Browser: Mozilla/5.0 (Windows NT 6.3; WOW64) AppleWebKit/537.36 (KHTML, like Gecko) Chrome/42.0.2311.135 Safari/537.36

Language: en-us

Portal Version: 5.4.00298.11 (rd_auxportal_stable.150511-1702)

PageRequestId: a04f08ed-8932-43f2-95bc-2faab60ed958

Email Address: xxxxxx@outlook.com (MSA)

Subscriptions: xxxxxxxx-xxxx-xxxx-xxxx-xxxxxxxxxxx

In the particular Hyper-V host following error has been logged in Event logs.

Enable replication failed for virtual machine ‘XXXXXX’ due to a network communication failure. (Virtual Machine ID 807780f6-bb7c-48d5-937d-4857a654dec3, Data Source ID 2256321007502018113, Task ID 8c1a5d7d-0693-4d6b-9243-37cc5e96a7d6)

This ASR setup was a on-premise to Cloud scenario with a single SCVMM server.

After spending a good number of troubleshooting hours I finally figured out what went wrong. The Hyper-V Hosts themselves need Internet connectivity to replicate the VMs to ASR. If you cannot enable direct Internet connectivity on the Hyper-V hosts you should do so via a proxy setup. You can change the proxy settings in ASR Provider in Hyper-V Host.

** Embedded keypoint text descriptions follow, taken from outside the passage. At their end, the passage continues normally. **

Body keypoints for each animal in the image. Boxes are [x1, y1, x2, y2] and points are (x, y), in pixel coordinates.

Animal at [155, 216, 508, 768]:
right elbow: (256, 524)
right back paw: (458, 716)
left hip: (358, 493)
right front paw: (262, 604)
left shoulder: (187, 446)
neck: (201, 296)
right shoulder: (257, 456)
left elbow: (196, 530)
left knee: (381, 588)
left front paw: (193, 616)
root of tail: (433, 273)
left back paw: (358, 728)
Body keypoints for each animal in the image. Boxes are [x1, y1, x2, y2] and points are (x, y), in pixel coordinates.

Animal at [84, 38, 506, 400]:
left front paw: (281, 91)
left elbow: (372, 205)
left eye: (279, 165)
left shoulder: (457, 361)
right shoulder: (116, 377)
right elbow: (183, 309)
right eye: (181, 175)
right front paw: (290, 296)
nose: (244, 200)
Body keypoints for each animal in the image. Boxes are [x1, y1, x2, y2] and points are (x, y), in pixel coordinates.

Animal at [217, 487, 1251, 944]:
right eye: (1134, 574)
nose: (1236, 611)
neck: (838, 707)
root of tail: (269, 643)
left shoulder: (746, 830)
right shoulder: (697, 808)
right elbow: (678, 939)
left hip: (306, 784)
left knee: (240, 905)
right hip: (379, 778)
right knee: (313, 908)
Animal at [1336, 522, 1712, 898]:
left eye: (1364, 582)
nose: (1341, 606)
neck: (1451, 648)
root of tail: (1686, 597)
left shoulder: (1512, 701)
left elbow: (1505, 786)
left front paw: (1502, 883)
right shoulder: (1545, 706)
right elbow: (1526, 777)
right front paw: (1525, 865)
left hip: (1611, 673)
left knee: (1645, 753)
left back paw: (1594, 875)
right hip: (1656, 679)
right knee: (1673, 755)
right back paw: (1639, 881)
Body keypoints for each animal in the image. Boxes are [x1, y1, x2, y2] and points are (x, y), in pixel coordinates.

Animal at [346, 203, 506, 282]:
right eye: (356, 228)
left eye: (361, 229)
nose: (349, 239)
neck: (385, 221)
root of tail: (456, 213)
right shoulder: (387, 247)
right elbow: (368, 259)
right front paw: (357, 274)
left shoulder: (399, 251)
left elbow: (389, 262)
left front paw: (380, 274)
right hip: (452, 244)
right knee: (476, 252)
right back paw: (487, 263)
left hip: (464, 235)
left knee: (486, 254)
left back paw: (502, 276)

ASR replication requires traffic to be sent over port 443 (SSL) and in my case only the SCVMM server was configured with Internet access. If you are using a proxy server you may need to consider allowing below for successful replication.

  • *.hypervrecoverymanager.windowsazure.com
  • *.accesscontrol.windows.net
  • *.backup.windowsazure.com
  • *.blob.core.windows.net
  • *.store.core.windows.net
  • Allow the IP addresses in Azure Datacenter IP Ranges and HTTPS (443) protocol. Also your IP address whitelist should contain that of your primary region and  West US IP address ranges.

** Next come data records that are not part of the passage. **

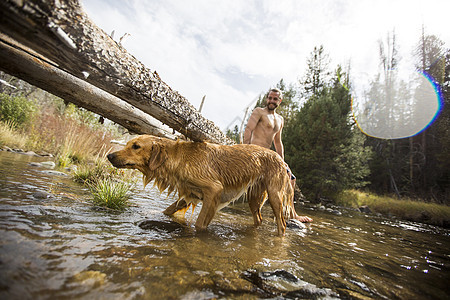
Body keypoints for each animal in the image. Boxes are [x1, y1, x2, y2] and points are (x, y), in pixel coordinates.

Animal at [107, 135, 294, 236]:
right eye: (128, 144)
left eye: (136, 146)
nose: (110, 156)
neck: (177, 158)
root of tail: (282, 160)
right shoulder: (189, 194)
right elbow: (167, 211)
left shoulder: (214, 190)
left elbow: (199, 223)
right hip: (255, 198)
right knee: (259, 219)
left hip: (275, 195)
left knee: (282, 224)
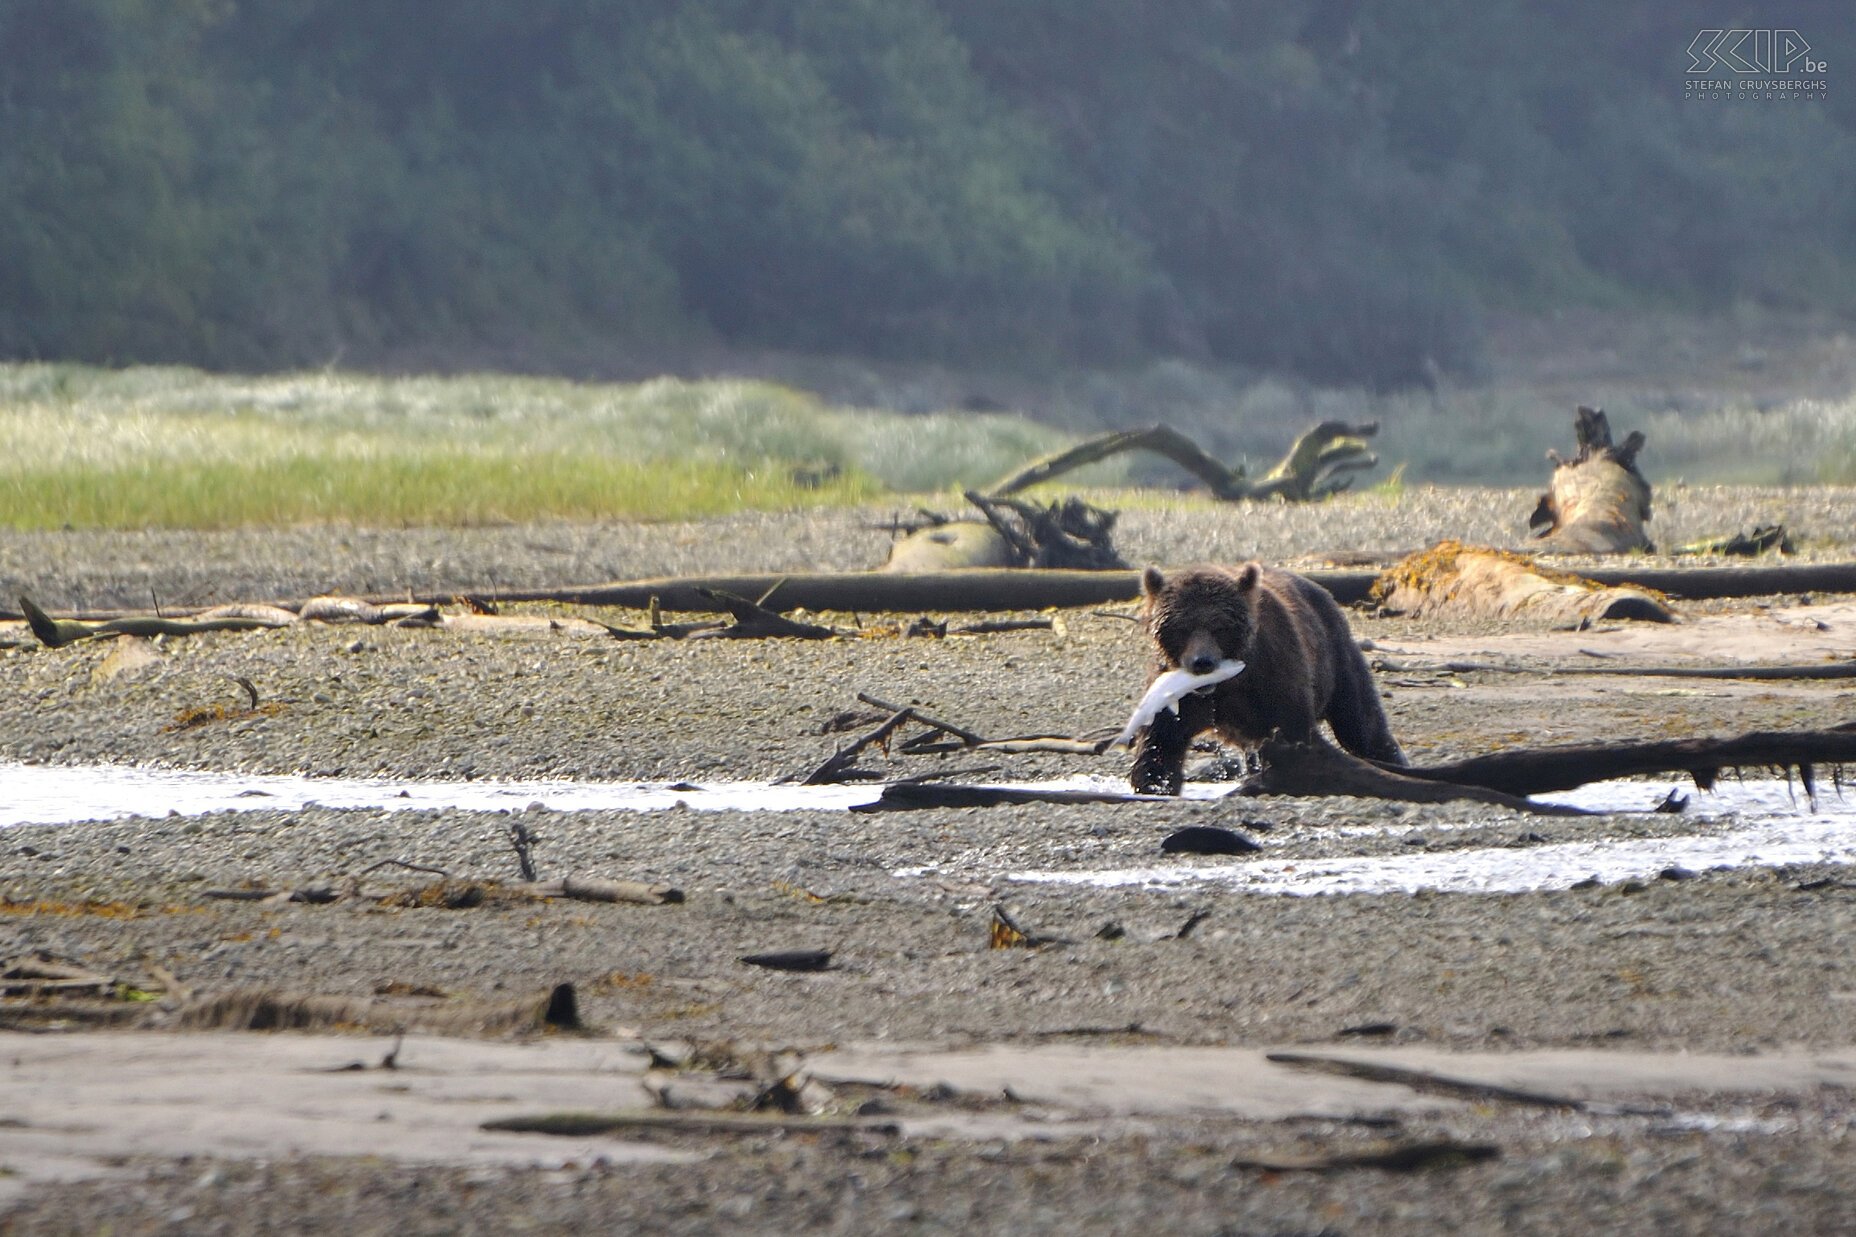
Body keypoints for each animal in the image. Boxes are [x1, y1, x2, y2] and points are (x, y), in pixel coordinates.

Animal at [1128, 557, 1403, 791]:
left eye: (1220, 628)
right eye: (1181, 628)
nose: (1202, 662)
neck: (1226, 684)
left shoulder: (1274, 676)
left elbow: (1294, 730)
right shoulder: (1173, 694)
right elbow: (1160, 743)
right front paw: (1155, 782)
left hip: (1336, 657)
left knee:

Trick or Treat | Protecting large VHDs with Azure Site Recovery

One of the most annoying problems with ASR is that it cannot protect VMs with VHDs which has capacity greater 1 TB. Now we know the OS drive limitation has been already addressed by Microsoft (refer my previous blog post) but still 1 TB cap is there for data disks. This  is a limitation in Azure itself as of now. Let’s see a workaround that we can leverage to overcome this barrier.

Solution

This solution involves creating new striped disk which consists of the creation of a new striped disk drive consisting multiple smaller VHD images less than 1 TB each. Here we are copying the data from the old VHD to the new striped volume and the remove the old VHD.

Prerequisites

    • VM should be in shutdown state.
    • Required number of 1 TB VHDs should be added to the VM that can accommodate the size of the VHD which is greater than 1 TB. Keep in mind these VHDs are dynamic not fixed.

Procedure

  • Start the VM and stop any application services that are running i.e SQL
  • Go to Computer Management > Disk management tab. If prompted to initialize the new VHDs click OK and proceed.
  • Right-click one of the new unallocated volumes, and then click Create striped volume.
  • Select all the new volumes that are displayed in the wizard to create a striped volume.
  • Assign a temporary drive letter (i.e, F:) to the new drive and format the new drive to NTFS
  • Now you can copy the data between the two drives. Use below robocopy command to do so.
robocopy E:\ F:\ /mir
  • Change the drive letter of the new disk to the drive letter of the old disk. (Swap the drive letters)
  • In a PowerShell window (as administrator) run diskpart.
  • Type SAN POLICY=OnlineAll.
  • Shut down the VM and remove the old VHD image from the VM.
  • Start the VM and the services that you’ve stopped earlier, and try to protect the VM with Site Recovery now.